[Stored data entries]
******

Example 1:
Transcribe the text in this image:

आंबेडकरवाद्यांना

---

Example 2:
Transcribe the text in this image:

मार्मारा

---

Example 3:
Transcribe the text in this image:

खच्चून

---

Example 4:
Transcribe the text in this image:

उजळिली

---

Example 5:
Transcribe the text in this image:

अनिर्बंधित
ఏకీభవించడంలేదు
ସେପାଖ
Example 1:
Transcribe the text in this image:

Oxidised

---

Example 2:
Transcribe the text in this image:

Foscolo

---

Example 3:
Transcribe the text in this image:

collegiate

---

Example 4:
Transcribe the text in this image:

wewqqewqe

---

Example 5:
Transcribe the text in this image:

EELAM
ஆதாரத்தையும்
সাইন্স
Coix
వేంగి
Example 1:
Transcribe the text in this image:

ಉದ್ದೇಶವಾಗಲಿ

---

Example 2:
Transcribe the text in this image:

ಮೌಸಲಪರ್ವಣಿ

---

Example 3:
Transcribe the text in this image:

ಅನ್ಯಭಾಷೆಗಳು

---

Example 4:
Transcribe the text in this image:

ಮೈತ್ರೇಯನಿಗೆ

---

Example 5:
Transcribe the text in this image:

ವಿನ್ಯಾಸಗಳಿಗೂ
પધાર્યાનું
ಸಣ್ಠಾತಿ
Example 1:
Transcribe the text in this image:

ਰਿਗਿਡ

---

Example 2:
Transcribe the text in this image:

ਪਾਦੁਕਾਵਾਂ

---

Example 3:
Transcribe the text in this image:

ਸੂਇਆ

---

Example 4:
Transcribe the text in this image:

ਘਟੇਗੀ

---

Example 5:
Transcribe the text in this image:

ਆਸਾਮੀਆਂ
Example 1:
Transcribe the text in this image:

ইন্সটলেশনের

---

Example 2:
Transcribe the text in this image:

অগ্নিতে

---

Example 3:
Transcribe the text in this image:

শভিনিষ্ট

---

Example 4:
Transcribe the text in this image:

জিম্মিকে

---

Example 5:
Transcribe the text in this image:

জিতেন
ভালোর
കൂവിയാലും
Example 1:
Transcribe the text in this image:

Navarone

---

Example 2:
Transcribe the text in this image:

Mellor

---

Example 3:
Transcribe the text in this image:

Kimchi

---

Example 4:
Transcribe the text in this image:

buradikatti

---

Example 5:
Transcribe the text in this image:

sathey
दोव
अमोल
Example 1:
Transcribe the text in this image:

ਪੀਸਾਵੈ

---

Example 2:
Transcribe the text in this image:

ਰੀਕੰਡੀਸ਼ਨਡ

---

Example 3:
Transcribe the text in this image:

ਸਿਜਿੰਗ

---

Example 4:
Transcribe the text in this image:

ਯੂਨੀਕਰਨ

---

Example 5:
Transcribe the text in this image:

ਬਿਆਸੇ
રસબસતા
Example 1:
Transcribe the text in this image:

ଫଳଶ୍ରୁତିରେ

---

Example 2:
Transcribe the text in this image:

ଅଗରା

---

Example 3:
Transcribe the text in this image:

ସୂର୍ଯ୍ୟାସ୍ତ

******

▸ **WHAT YOU WILL DO**
Whatever appears in the lines above should be copied exactly.

▸ **FINISHED TASK**
Example 1:
Transcribe the text in this image:

आंबेडकरवाद्यांना

---

Example 2:
Transcribe the text in this image:

मार्मारा

---

Example 3:
Transcribe the text in this image:

खच्चून

---

Example 4:
Transcribe the text in this image:

उजळिली

---

Example 5:
Transcribe the text in this image:

अनिर्बंधित
ఏకీభవించడంలేదు
ସେପାଖ
Example 1:
Transcribe the text in this image:

Oxidised

---

Example 2:
Transcribe the text in this image:

Foscolo

---

Example 3:
Transcribe the text in this image:

collegiate

---

Example 4:
Transcribe the text in this image:

wewqqewqe

---

Example 5:
Transcribe the text in this image:

EELAM
ஆதாரத்தையும்
সাইন্স
Coix
వేంగి
Example 1:
Transcribe the text in this image:

ಉದ್ದೇಶವಾಗಲಿ

---

Example 2:
Transcribe the text in this image:

ಮೌಸಲಪರ್ವಣಿ

---

Example 3:
Transcribe the text in this image:

ಅನ್ಯಭಾಷೆಗಳು

---

Example 4:
Transcribe the text in this image:

ಮೈತ್ರೇಯನಿಗೆ

---

Example 5:
Transcribe the text in this image:

ವಿನ್ಯಾಸಗಳಿಗೂ
પધાર્યાનું
ಸಣ್ಠಾತಿ
Example 1:
Transcribe the text in this image:

ਰਿਗਿਡ

---

Example 2:
Transcribe the text in this image:

ਪਾਦੁਕਾਵਾਂ

---

Example 3:
Transcribe the text in this image:

ਸੂਇਆ

---

Example 4:
Transcribe the text in this image:

ਘਟੇਗੀ

---

Example 5:
Transcribe the text in this image:

ਆਸਾਮੀਆਂ
Example 1:
Transcribe the text in this image:

ইন্সটলেশনের

---

Example 2:
Transcribe the text in this image:

অগ্নিতে

---

Example 3:
Transcribe the text in this image:

শভিনিষ্ট

---

Example 4:
Transcribe the text in this image:

জিম্মিকে

---

Example 5:
Transcribe the text in this image:

জিতেন
ভালোর
കൂവിയാലും
Example 1:
Transcribe the text in this image:

Navarone

---

Example 2:
Transcribe the text in this image:

Mellor

---

Example 3:
Transcribe the text in this image:

Kimchi

---

Example 4:
Transcribe the text in this image:

buradikatti

---

Example 5:
Transcribe the text in this image:

sathey
दोव
अमोल
Example 1:
Transcribe the text in this image:

ਪੀਸਾਵੈ

---

Example 2:
Transcribe the text in this image:

ਰੀਕੰਡੀਸ਼ਨਡ

---

Example 3:
Transcribe the text in this image:

ਸਿਜਿੰਗ

---

Example 4:
Transcribe the text in this image:

ਯੂਨੀਕਰਨ

---

Example 5:
Transcribe the text in this image:

ਬਿਆਸੇ
રસબસતા
Example 1:
Transcribe the text in this image:

ଫଳଶ୍ରୁତିରେ

---

Example 2:
Transcribe the text in this image:

ଅଗରା

---

Example 3:
Transcribe the text in this image:

ସୂର୍ଯ୍ୟାସ୍ତ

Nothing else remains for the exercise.